[Source texts of formatted documents]
+++

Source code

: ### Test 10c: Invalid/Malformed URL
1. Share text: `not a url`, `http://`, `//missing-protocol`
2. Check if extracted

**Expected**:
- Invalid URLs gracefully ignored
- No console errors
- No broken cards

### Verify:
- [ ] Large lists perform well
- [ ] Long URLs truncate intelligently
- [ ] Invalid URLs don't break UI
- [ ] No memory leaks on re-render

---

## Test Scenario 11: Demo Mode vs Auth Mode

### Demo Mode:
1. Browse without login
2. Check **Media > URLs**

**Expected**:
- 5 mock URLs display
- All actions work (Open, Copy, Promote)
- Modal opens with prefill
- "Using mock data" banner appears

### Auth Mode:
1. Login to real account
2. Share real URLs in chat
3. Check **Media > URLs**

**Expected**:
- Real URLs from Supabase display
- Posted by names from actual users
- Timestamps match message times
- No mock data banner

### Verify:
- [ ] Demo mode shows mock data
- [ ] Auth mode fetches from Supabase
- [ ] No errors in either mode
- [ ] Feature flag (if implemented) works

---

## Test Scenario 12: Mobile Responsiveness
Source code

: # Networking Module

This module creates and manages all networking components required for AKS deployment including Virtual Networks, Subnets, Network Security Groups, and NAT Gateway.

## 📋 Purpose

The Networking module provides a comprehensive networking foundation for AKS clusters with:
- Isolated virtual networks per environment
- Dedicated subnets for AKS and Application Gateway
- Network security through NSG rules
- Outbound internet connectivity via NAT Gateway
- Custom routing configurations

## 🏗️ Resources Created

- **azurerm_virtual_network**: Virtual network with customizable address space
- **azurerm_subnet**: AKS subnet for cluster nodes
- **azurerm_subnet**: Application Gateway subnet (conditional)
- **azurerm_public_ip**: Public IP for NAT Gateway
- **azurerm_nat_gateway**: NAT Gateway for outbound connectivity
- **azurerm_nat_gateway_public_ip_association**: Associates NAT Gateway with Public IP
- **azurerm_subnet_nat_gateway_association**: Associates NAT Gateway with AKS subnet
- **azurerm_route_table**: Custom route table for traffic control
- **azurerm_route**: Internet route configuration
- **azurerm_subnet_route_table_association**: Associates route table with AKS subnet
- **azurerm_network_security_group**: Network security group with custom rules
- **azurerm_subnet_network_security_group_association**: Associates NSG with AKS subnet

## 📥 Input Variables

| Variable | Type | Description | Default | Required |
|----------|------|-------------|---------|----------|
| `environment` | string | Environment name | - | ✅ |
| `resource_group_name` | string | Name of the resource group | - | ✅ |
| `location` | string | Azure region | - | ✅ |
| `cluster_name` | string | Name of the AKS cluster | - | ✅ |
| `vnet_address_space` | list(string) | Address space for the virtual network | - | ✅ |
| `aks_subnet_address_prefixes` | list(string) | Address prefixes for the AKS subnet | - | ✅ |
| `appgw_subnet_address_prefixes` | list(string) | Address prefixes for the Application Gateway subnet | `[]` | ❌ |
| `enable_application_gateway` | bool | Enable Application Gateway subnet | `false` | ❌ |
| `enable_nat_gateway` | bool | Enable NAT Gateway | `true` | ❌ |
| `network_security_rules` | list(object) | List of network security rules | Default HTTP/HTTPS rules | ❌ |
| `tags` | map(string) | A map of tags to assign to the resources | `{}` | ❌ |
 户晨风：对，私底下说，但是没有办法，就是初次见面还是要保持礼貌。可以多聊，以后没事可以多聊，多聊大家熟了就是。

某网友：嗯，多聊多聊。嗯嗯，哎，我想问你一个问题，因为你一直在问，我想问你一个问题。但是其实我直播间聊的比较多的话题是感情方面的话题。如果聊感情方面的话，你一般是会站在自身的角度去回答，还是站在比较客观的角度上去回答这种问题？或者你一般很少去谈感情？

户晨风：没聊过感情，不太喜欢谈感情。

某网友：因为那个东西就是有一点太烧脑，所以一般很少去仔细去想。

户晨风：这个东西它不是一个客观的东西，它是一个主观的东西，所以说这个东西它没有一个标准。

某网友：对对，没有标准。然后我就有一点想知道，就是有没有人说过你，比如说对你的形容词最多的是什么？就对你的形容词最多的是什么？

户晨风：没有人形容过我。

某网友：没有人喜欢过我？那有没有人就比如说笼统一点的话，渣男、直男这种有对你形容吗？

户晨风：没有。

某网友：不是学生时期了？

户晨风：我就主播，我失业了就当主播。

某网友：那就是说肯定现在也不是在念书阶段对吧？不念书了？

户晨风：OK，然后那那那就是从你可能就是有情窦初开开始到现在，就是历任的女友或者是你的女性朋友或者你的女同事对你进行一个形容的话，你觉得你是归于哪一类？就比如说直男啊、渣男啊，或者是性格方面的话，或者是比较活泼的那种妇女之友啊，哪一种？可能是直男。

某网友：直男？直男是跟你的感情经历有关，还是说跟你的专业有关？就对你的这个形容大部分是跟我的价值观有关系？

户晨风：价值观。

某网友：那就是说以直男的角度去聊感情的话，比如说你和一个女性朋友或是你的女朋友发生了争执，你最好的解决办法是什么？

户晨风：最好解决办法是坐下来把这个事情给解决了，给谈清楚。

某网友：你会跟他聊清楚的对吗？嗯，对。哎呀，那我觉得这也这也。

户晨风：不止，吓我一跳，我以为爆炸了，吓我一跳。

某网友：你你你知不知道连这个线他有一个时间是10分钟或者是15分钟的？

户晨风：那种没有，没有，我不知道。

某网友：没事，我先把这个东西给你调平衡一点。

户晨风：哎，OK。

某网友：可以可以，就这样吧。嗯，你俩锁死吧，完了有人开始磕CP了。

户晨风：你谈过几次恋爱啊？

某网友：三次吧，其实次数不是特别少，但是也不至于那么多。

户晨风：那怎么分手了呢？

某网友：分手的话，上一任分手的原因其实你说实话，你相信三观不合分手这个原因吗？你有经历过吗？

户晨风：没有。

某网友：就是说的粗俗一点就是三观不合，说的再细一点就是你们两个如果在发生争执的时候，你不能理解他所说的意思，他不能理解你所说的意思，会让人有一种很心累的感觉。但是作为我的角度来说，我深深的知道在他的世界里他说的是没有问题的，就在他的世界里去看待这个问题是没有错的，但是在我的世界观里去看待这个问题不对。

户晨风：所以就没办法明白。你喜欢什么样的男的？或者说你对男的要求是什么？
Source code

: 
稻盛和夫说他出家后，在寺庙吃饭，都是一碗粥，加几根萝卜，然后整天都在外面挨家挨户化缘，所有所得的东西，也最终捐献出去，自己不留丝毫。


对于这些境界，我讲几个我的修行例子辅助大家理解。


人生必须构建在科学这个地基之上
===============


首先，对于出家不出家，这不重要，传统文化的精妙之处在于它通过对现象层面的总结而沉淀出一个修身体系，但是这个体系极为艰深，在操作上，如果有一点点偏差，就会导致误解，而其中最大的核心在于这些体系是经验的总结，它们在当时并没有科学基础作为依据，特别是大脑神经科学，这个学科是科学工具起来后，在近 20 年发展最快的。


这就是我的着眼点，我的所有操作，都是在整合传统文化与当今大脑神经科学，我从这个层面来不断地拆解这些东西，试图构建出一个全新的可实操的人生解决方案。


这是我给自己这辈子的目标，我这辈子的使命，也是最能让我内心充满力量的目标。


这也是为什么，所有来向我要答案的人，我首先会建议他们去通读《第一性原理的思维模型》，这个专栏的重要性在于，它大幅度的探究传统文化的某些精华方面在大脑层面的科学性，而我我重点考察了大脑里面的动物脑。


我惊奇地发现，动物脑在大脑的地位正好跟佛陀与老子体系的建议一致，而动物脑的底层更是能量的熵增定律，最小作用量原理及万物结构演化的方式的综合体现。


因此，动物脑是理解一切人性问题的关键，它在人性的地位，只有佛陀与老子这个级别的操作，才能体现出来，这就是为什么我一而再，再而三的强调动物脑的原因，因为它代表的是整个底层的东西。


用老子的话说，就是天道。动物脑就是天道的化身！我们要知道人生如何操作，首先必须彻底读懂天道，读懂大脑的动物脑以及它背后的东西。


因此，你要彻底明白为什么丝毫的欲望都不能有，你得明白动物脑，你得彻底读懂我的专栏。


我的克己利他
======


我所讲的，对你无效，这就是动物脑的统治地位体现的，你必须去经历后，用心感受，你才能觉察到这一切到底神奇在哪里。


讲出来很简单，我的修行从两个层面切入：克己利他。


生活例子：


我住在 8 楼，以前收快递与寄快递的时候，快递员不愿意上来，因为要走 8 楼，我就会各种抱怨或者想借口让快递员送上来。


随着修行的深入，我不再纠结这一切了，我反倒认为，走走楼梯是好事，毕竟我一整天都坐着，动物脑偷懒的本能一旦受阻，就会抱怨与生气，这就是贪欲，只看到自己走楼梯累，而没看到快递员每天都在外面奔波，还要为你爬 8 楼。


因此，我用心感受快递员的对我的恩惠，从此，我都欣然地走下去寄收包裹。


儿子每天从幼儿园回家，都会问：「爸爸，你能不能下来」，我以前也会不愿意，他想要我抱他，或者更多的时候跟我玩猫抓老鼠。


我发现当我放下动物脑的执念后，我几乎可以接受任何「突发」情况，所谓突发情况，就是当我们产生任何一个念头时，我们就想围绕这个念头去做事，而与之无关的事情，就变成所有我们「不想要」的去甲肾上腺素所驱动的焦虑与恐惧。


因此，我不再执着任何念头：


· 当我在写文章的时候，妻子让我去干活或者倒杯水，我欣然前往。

+++

Task goal — Please rewrite the lines from the line with "人生必须构建在科学这个地基之上" to the line with "这也是为什么，所有来向我要答", switching "传统文化" to "古代文化" and leaving everything else in those lines unchanged.

Your solution —
人生必须构建在科学这个地基之上
===============


首先，对于出家不出家，这不重要，古代文化的精妙之处在于它通过对现象层面的总结而沉淀出一个修身体系，但是这个体系极为艰深，在操作上，如果有一点点偏差，就会导致误解，而其中最大的核心在于这些体系是经验的总结，它们在当时并没有科学基础作为依据，特别是大脑神经科学，这个学科是科学工具起来后，在近 20 年发展最快的。


这就是我的着眼点，我的所有操作，都是在整合古代文化与当今大脑神经科学，我从这个层面来不断地拆解这些东西，试图构建出一个全新的可实操的人生解决方案。


这是我给自己这辈子的目标，我这辈子的使命，也是最能让我内心充满力量的目标。


这也是为什么，所有来向我要答案的人，我首先会建议他们去通读《第一性原理的思维模型》，这个专栏的重要性在于，它大幅度的探究古代文化的某些精华方面在大脑层面的科学性，而我我重点考察了大脑里面的动物脑。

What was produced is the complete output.